Regarding Recognition

This year’s Lambda Literary Award finalists in gay poetry are

darkacre, by Greg Hewett (Coffee House Press)
Other Flowers: Uncollected Poems, by James Schuyler (Farrar, Straus & Giroux)
Pleasure, by Brian Teare (Ahsahta Press)
The Salt Ecstasies: Poems, by James L. White (Graywolf Press)
then, we were still living, by Michael Klein (GenPop Books)

There were 33 submissions for this award. Of the 33, 7 were either collected, selected, or otherwise edited volumes of work by one or more poets. And to my knowledge, only 1 of the submissions was a republication of an existing volume of work.

The critique I offer here is not of the Lambda Literary Foundation, the judges who selected these volumes, or of the writers I am going to discuss. Instead, I want to critique a practice in the literary community of awarding significant prizes, money, and recognition to volumes of work that I feel are somewhat counterproductive to recognize.

Of the 52 years the National Book Award has been given, it has recognized a Collected, Selected, Selected and New, or Complete poems of a single author 23 times, or slightly less than half of the time.

Of the 91 Pulitzer Prizes awarded for poetry, a volume of this type has received the award only 22 times (or 24% of awards).

Of the 35 National Book Critics Circle Awards, a volume of this type has received the award only twice, or 5% of the time.

Although it has often seemed to me on an anecdotal level that awards are more often granted to republications (in whatever form) of previously published work, this is really only the case when it comes to the National Book Award, which is almost dominated by this type of publication.

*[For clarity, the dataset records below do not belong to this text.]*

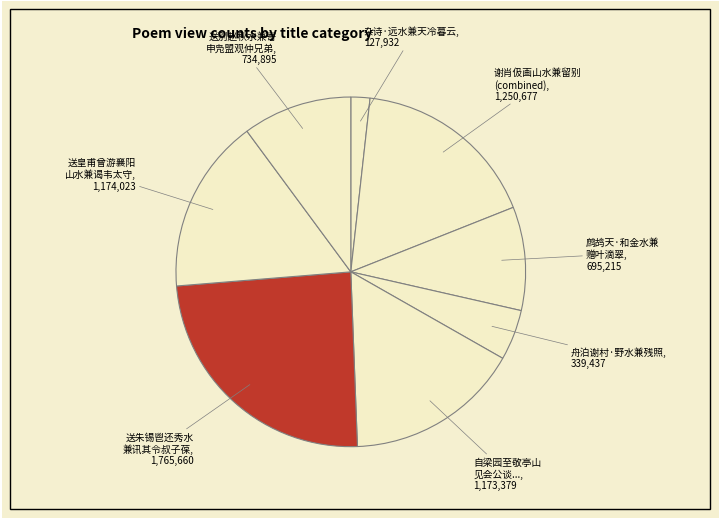

Which slice is the largest?

送朱锡鬯还秀水 兼讯其令叔子葆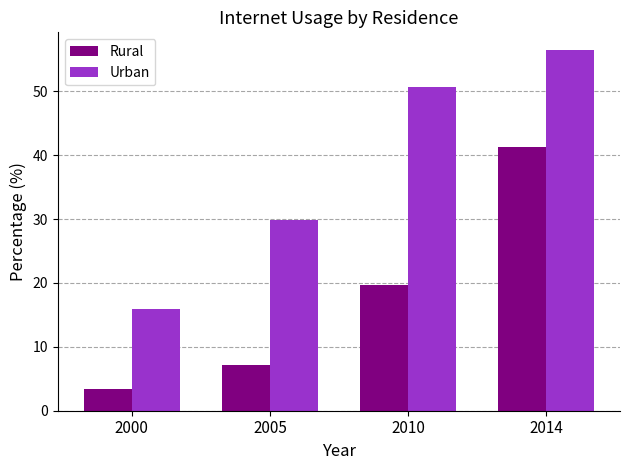

At which label does Rural reach its peak?

2014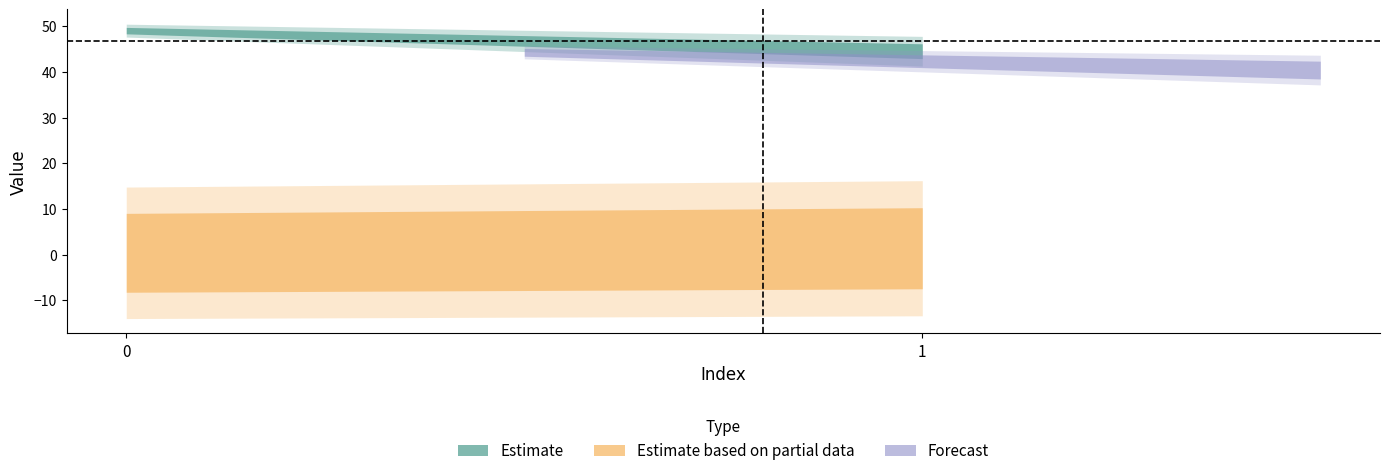

Is it true that Estimate based on partial data equals 0.4 at 1?

False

On one level, it seems unfair and a bit unethical to pit “the best” or “all” of an author’s body of work, when published as a single volume, against a new volume of perhaps more varied work by another writer. But then this gets down to what I feel are my core values relating to awards: that they should support the best contemporary work rather than the best career, and these are not often the same thing.

The poets who tend to win with their omnibus or selected collections tend to be canonized writers; that is to say, they are white men and women (but, historically men) who write in a specific mode, often the dominant mode of their era. It’s clearly not a stretch to see that work that interrogates the dominant mode or in other ways works against it is rarely recognized, even when it may be of higher quality.

Awards of this nature, by virtue of their naming and their scope, purport to recognize “the best” book published in a given year. By extension, “the best” book becomes, for many, an essential read. It becomes, over time, a cultural touchstone for our historical moment, our experience, our sensibilities, particularly when this award purports to speak for the body of artists and readers as a whole.

From the three examinations above, it’s clear that the various organizations seem to have different philosophies about what work to recognize. Are we to assume by these numbers that the National Book Award is, in intent and act, recognizing significant careers, while the National Book Critics Circle Award is more effective at recognizing individual works of merit? It would seem to be the case, and perhaps the balance these organizations bring to the “big 3” is meaningful for that reason.

I’m disappointed that James White’s The Salt Ecstasies is a finalist for the Lambda award this year. But not because the work does not have merit; in fact, this book was especially important to me when I first encountered it and I am absolutely thrilled it has reappeared as part of Mark Doty’s Re/View Series through Graywolf Press. However, the book was originally published in 1982 and, while it includes some supplemental writings (diary entries and an introduction from Doty), it is relatively unchanged from its original publication.

This book’s status as a finalist, more importantly, has supplanted another poet’s opportunity for recognition. Of the 33 submissions for the award, there were numerous other worthy volumes deserving of a place in the finalist circle. Poets whose careers would be enriched by this recognition. Poets who, over time, are likely to become more widely known and appreciated poets of our time.

It may be of interest to note that, to my eye, in no other Lambda Literary Award category this year has another republished or collected/selected/complete volume of an author’s work has been recognized as a finalist. Only in poetry.

I’m interested in knowing other perspectives on this–what are some arguments in favor of recognizing republished work for these awards? Please share.